Ramai Diburu, Netizen Cari Link Video Winda Can
Seiring video itu menyebar, pencarian terhadap link video Winda Can pun meningkat drastis.
Nama Winda Can bahkan sempat menjadi topik hangat di kolom komentar media sosial dan berbagai forum daring.
Banyak netizen berlomba-lomba mencari versi lengkap video yang disebut-sebut tersebar dalam beberapa bagian.
Informasi yang beredar menyebutkan bahwa video tersebut terdiri dari empat bagian berbeda, dengan durasi masing-masing lebih dari dua menit.
Bahkan, ada klaim yang menyebut total durasi keseluruhan video mencapai 7 menit 45 detik.
Klaim inilah yang membuat pencarian link “versi full” semakin masif.
Sorotan Publik dan Kontroversi
Video yang menampilkan aktivitas pribadi tersebut menuai beragam reaksi.
Sebagian warganet menilai konten itu tidak pantas untuk dikonsumsi publik, terlebih karena selama ini Winda Can dikenal tampil berhijab.
Kontras antara citra yang dikenal publik dan isi video yang beredar memicu kritik hingga kecaman dari beberapa pihak.

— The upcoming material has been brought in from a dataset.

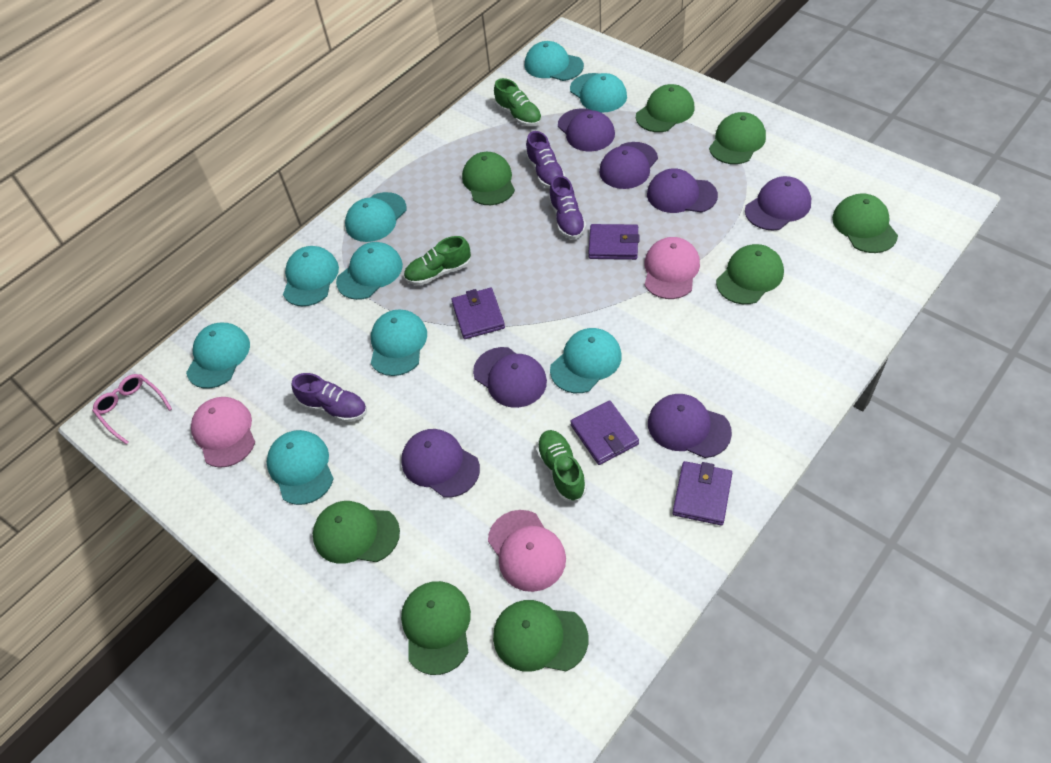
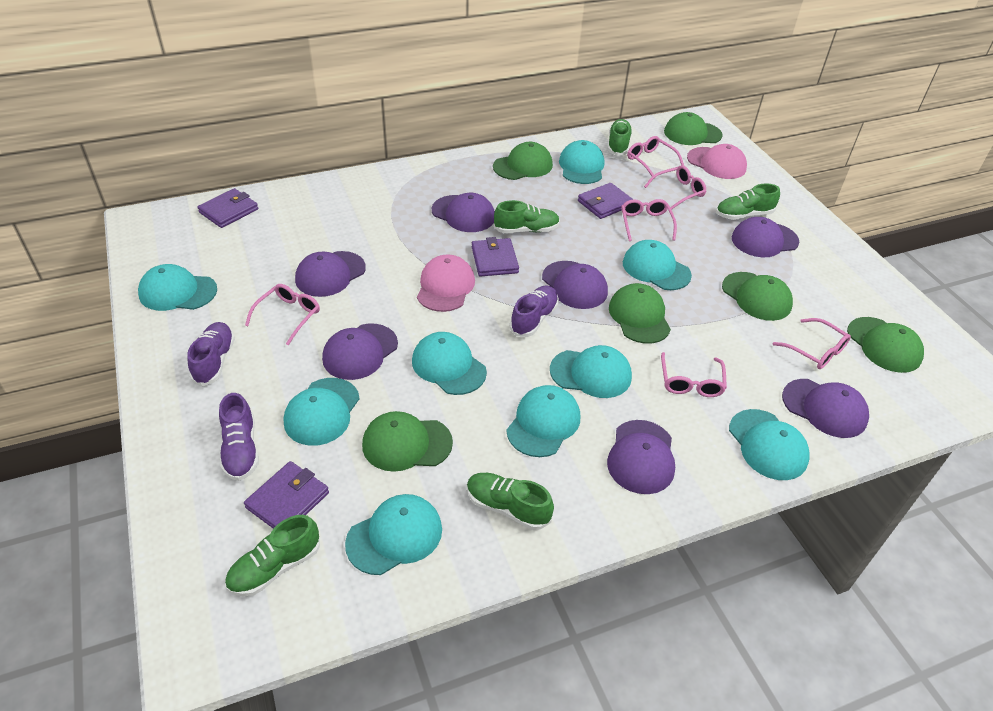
green cap: [313,501,400,564] [401,581,471,675] [462,152,515,205] [493,600,588,672] [636,84,694,132] [709,112,766,164] [716,244,784,304] [832,193,898,253] = 8 -> [362,411,453,472] [493,142,553,180] [609,283,671,344] [664,112,723,145] [722,272,793,321] [847,317,924,373] = 6
green shoe: [404,236,471,285] [494,78,542,126] [536,430,587,502] = 3 -> [225,515,320,596] [467,473,554,530] [494,200,560,233] [608,119,632,156] [716,183,780,220] = 5
pink cap: [191,397,255,468] [488,510,566,592] [645,237,700,299] = 3 -> [417,254,475,312] [687,144,747,179] = 2
pink glasses: [92,374,172,445] = 1 -> [245,284,320,345] [621,199,677,241] [627,136,684,179] [644,165,706,210] [661,352,727,397] [773,318,851,369] = 6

Di tengah kehebohan tersebut, Winda Can dikabarkan langsung memprivat seluruh akun media sosial miliknya.
Langkah ini diduga sebagai upaya untuk meredam perhatian warganet sekaligus membatasi penyebaran video yang terlanjur viral.
Hingga kini, belum ada klarifikasi resmi dari yang bersangkutan, sehingga berbagai asumsi masih terus bermunculan.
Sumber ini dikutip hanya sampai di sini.